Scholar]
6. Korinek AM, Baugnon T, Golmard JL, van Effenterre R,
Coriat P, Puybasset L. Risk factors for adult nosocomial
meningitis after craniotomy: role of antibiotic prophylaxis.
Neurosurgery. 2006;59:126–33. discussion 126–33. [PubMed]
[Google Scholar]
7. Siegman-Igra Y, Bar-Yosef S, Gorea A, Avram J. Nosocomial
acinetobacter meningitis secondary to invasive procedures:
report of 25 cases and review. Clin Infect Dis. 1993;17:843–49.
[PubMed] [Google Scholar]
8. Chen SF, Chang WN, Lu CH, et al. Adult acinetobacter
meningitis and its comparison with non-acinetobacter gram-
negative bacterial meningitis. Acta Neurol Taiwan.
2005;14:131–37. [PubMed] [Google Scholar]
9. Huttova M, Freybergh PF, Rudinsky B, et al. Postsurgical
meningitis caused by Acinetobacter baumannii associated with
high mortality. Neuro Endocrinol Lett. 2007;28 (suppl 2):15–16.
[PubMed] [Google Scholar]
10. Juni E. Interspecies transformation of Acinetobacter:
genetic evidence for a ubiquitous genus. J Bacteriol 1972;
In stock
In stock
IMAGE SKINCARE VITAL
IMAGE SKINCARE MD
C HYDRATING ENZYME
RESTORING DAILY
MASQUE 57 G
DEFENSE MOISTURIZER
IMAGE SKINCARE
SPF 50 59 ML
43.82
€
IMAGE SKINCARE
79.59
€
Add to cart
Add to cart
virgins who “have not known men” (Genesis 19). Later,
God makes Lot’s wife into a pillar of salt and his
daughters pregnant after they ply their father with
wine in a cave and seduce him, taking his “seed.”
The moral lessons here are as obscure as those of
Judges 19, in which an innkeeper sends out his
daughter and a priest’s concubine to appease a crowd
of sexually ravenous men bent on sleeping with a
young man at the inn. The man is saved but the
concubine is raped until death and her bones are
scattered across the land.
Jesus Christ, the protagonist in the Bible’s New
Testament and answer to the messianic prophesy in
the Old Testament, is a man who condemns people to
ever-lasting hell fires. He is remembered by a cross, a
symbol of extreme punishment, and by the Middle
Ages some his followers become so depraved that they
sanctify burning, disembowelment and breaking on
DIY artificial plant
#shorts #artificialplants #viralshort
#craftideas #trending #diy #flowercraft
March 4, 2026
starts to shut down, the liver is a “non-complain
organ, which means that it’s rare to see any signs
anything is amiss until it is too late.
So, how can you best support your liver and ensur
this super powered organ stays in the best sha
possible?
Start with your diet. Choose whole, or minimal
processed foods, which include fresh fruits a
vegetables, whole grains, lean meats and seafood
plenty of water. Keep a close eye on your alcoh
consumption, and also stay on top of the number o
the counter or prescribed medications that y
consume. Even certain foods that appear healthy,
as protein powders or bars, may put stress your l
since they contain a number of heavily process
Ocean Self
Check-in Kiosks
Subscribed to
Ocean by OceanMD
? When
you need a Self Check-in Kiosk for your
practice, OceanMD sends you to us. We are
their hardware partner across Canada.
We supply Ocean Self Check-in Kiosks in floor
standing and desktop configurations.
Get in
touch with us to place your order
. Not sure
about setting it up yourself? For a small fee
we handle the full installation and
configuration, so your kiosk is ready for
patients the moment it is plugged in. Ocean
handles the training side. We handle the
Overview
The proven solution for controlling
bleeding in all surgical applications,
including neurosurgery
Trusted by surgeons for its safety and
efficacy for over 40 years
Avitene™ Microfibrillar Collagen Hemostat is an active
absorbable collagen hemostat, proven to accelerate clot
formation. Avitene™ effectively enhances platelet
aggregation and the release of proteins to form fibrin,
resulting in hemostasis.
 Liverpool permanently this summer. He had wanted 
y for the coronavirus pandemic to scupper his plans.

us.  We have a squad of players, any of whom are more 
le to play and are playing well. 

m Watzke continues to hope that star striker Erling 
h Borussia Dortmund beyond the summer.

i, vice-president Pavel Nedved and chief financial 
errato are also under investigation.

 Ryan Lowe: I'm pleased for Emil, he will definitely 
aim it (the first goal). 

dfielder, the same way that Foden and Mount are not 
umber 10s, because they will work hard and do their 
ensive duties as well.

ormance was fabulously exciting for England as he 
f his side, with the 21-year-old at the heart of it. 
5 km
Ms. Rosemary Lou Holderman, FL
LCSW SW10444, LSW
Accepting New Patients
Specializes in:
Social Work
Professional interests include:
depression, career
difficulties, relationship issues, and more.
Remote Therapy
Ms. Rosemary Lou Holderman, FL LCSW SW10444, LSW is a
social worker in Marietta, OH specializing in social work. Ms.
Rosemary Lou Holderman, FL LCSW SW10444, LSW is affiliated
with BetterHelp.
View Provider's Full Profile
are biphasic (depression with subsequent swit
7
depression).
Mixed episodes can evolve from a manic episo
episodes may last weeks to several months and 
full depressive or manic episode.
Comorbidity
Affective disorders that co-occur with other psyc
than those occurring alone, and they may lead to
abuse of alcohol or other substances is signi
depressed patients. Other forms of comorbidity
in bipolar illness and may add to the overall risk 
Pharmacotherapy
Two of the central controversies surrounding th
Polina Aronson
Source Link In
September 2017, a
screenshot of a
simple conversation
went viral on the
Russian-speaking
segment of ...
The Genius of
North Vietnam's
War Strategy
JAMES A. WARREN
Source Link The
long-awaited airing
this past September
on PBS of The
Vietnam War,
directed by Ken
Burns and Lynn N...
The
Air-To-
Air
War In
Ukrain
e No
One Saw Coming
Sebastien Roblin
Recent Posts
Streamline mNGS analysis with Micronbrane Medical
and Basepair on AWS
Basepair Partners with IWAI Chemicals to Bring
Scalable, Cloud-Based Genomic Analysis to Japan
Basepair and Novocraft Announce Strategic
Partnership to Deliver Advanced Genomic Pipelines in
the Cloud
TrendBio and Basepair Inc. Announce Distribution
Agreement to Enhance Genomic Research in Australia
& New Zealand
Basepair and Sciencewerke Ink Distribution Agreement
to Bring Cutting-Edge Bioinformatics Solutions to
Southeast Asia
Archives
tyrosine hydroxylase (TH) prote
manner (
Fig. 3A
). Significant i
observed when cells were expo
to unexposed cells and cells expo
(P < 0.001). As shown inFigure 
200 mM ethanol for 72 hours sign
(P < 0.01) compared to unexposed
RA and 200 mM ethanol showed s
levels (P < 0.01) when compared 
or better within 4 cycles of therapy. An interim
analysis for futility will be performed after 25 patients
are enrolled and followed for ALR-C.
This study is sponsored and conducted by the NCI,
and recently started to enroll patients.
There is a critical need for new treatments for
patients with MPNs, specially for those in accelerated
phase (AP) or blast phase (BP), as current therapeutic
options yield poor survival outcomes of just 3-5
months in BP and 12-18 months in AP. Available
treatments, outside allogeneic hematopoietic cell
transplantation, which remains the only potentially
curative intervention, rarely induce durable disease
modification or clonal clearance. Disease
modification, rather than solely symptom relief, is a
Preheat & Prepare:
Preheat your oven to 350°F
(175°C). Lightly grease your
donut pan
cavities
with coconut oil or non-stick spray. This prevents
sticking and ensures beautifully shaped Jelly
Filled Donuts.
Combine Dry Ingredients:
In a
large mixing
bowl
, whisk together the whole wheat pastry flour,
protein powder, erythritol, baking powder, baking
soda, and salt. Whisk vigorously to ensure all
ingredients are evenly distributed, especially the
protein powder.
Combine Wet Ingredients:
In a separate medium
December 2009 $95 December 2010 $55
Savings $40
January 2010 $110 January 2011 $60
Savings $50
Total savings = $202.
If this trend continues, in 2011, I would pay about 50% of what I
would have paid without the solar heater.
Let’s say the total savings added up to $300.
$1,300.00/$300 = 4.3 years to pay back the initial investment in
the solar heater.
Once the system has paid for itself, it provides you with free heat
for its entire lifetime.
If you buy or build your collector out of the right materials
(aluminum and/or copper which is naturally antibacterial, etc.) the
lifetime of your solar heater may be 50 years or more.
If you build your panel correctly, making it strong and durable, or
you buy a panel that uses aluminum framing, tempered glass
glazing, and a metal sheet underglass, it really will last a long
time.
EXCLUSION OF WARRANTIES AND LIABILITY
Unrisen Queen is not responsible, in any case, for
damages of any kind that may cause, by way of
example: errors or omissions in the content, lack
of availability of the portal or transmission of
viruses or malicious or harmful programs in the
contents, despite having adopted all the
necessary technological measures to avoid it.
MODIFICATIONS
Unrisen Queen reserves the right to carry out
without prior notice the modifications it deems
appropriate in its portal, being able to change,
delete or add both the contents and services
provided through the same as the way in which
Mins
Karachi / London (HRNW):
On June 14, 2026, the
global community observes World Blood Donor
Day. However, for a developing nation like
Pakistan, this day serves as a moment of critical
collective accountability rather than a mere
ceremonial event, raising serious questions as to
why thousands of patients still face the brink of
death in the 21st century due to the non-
****************************************
◆ Problem description:
Copy out only the lines of the records above from the one with "consume. Even certain" through the one with "bleeding in all", exactly as they stand, both included.

◆ Solution to the exercise:
consume. Even certain foods that appear healthy,
as protein powders or bars, may put stress your l
since they contain a number of heavily process
Ocean Self
Check-in Kiosks
Subscribed to
Ocean by OceanMD
? When
you need a Self Check-in Kiosk for your
practice, OceanMD sends you to us. We are
their hardware partner across Canada.
We supply Ocean Self Check-in Kiosks in floor
standing and desktop configurations.
Get in
touch with us to place your order
. Not sure
about setting it up yourself? For a small fee
we handle the full installation and
configuration, so your kiosk is ready for
patients the moment it is plugged in. Ocean
handles the training side. We handle the
Overview
The proven solution for controlling
bleeding in all surgical applications,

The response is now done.